===== Passage provided

We get a nice result when we map a picture to the spheres:

#if(Depth=1)
  sphere {
    center, r-epsilon
    pigment{
      image_map {
        png "R-Ladies.png"
        interpolate 2
      }
      scale 1.1*sqrt(r)
    }
  }
#else

With Asymptote

This Asymptote program produces the frames of the animation:

settings.render = 4;
settings.outformat = "eps";

// -------------------------------------------------------------------
import solids;

// files to create
string[] files = {
    "SC-000", "SC-001", "SC-002", "SC-003", "SC-004", "SC-005",
    "SC-006", "SC-007", "SC-008", "SC-009", "SC-010", "SC-011",
    "SC-012", "SC-013", "SC-014", "SC-015", "SC-016", "SC-017",
    "SC-018", "SC-019", "SC-020", "SC-021", "SC-022", "SC-023",
    "SC-024", "SC-025", "SC-026", "SC-027", "SC-028", "SC-029",
    "SC-030", "SC-031", "SC-032", "SC-033", "SC-034", "SC-035",
    "SC-036", "SC-037", "SC-038", "SC-039", "SC-040", "SC-041",
    "SC-042", "SC-043", "SC-044"};

// camera and light --------------------------------------------------
size(10cm);
currentprojection = orthographic(2,2,6);
currentlight = (20,20,60);
currentlight.background = black;
viewportmargin = (10,10);

// image of the circle (Center,Radius) by inversion pole c power k ---
struct Circle {
  pair center;
  real radius;
}
Circle invertedCircle(pair c, real k, pair Center, real Radius){
    real r = sqrt(abs(k));
    pair z1 = sgn(k) * (Center-c)/r;
    real D1 = Radius*Radius/r/r - dot(z1,z1);
    pair z2 = -z1/D1;
    real R2 = sqrt(dot(z2,z2) + 1/D1);
    Circle out;
    out.center = r*z2 + c;
    out.radius = r*R2;
    return out;
}

// -------------------------------------------------------------------
struct Sphere {
    triple center;
    real radius;
}

// -------------------------------------------------------------------
struct Cyclide {
  real mu;
  real a;
  real c;
  triple shift;
}

// -------------------------------------------------------------------
// n: array of length depth, the numbers of spheres for each step
// phi: number -1 < phi < 1, phi /= 0 
// shift: number 0 <= shift < 1
void Steiner3D(Sphere[] spheres, Cyclide[] cyclides, int[] n, real phi, 
                int depth, real shift, pair Center = (0,0), real Radius = 2){
    real m = n[0];
    real sine = sin(pi/m);
    real Side = Radius*sine; // side length of the m-gon 
    real Coef = 1/(1+sine); // Radius/(Radius+Side)

==========
===== Data provided

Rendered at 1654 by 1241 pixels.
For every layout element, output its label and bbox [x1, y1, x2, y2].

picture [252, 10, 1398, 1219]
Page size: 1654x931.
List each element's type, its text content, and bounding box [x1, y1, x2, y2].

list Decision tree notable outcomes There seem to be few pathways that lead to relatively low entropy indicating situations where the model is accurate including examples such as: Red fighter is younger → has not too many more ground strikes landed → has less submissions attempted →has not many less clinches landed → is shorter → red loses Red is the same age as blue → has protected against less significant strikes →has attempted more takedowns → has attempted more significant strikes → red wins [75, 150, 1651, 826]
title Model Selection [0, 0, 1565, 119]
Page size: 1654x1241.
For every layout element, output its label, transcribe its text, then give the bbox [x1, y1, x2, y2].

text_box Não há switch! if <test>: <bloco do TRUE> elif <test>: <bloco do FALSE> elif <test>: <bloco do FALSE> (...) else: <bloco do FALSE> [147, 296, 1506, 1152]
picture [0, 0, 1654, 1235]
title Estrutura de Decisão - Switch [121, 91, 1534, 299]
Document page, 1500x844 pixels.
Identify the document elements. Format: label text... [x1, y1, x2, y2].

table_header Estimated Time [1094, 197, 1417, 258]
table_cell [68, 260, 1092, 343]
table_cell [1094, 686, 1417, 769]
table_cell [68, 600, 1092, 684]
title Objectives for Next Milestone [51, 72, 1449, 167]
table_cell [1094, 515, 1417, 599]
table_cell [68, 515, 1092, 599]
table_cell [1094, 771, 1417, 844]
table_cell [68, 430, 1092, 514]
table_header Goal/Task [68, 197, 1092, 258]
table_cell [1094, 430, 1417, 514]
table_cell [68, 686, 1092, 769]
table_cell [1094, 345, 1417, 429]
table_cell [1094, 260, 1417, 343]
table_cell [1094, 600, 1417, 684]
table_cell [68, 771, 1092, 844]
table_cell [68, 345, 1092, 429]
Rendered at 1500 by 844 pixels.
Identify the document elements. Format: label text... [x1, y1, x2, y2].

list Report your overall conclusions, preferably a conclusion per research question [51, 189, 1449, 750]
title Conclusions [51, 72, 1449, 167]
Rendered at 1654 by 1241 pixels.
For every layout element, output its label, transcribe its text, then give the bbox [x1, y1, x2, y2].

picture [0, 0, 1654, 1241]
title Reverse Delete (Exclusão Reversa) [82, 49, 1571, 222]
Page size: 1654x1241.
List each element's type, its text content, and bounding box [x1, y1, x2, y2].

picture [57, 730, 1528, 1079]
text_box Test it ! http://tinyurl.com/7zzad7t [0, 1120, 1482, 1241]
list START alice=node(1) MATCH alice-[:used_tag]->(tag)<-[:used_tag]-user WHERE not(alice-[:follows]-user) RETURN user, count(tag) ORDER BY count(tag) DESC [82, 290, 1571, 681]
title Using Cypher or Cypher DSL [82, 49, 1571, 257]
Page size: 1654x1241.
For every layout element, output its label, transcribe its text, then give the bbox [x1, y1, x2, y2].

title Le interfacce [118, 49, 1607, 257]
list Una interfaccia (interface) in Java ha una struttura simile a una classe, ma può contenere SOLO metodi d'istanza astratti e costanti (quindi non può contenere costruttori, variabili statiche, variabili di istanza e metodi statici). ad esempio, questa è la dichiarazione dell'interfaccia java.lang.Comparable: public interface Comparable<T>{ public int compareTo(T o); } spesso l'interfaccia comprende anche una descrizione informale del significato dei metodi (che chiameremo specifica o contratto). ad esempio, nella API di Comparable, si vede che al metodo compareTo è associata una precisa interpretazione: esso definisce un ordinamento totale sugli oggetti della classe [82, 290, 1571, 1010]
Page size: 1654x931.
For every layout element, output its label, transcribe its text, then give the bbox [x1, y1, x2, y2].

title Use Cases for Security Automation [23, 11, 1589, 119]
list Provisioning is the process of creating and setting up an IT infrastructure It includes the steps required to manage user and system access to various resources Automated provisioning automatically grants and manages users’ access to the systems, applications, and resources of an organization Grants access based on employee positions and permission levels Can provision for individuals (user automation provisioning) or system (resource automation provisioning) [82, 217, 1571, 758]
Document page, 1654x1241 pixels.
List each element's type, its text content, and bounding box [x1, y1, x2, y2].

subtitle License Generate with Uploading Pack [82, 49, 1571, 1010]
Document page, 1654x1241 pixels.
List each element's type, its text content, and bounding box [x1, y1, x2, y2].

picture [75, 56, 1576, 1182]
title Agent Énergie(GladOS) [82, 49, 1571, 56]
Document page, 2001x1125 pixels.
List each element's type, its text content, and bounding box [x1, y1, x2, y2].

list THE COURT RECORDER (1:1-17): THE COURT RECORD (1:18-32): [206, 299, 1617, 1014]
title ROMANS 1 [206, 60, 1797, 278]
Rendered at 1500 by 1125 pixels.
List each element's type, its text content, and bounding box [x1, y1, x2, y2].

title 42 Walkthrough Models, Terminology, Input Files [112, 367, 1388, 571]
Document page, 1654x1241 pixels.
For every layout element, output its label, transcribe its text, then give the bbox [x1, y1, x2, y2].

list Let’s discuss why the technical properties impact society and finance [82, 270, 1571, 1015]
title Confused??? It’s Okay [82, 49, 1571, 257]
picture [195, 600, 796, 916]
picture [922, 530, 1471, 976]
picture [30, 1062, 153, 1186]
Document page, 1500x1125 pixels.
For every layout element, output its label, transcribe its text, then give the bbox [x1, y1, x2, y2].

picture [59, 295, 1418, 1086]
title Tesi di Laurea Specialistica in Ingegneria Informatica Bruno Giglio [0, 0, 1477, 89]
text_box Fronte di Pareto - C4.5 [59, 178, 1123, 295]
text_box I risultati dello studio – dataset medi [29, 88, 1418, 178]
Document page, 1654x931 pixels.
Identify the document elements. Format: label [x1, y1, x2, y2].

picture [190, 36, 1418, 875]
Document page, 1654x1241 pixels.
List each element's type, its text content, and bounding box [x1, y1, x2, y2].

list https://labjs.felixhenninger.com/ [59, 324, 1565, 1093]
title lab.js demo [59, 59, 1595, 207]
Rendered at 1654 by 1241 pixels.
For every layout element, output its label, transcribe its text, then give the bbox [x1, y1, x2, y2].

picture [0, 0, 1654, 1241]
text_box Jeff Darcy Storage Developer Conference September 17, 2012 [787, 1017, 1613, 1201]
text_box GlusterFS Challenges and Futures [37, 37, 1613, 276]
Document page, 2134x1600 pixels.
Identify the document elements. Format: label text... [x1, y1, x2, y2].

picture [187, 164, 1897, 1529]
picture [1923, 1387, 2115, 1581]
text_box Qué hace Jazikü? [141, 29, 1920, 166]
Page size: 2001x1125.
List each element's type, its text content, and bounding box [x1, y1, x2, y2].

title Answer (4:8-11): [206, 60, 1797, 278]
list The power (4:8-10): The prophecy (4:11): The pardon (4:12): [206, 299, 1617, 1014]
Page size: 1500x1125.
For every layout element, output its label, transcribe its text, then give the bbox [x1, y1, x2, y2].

==========

» Problem statement: Copy the passage above, everything from "We get a nice" down to "scale 1.1*sqrt(r)", and substitute "texture" for "picture".

» Worked answer:
We get a nice result when we map a texture to the spheres:

#if(Depth=1)
  sphere {
    center, r-epsilon
    pigment{
      image_map {
        png "R-Ladies.png"
        interpolate 2
      }
      scale 1.1*sqrt(r)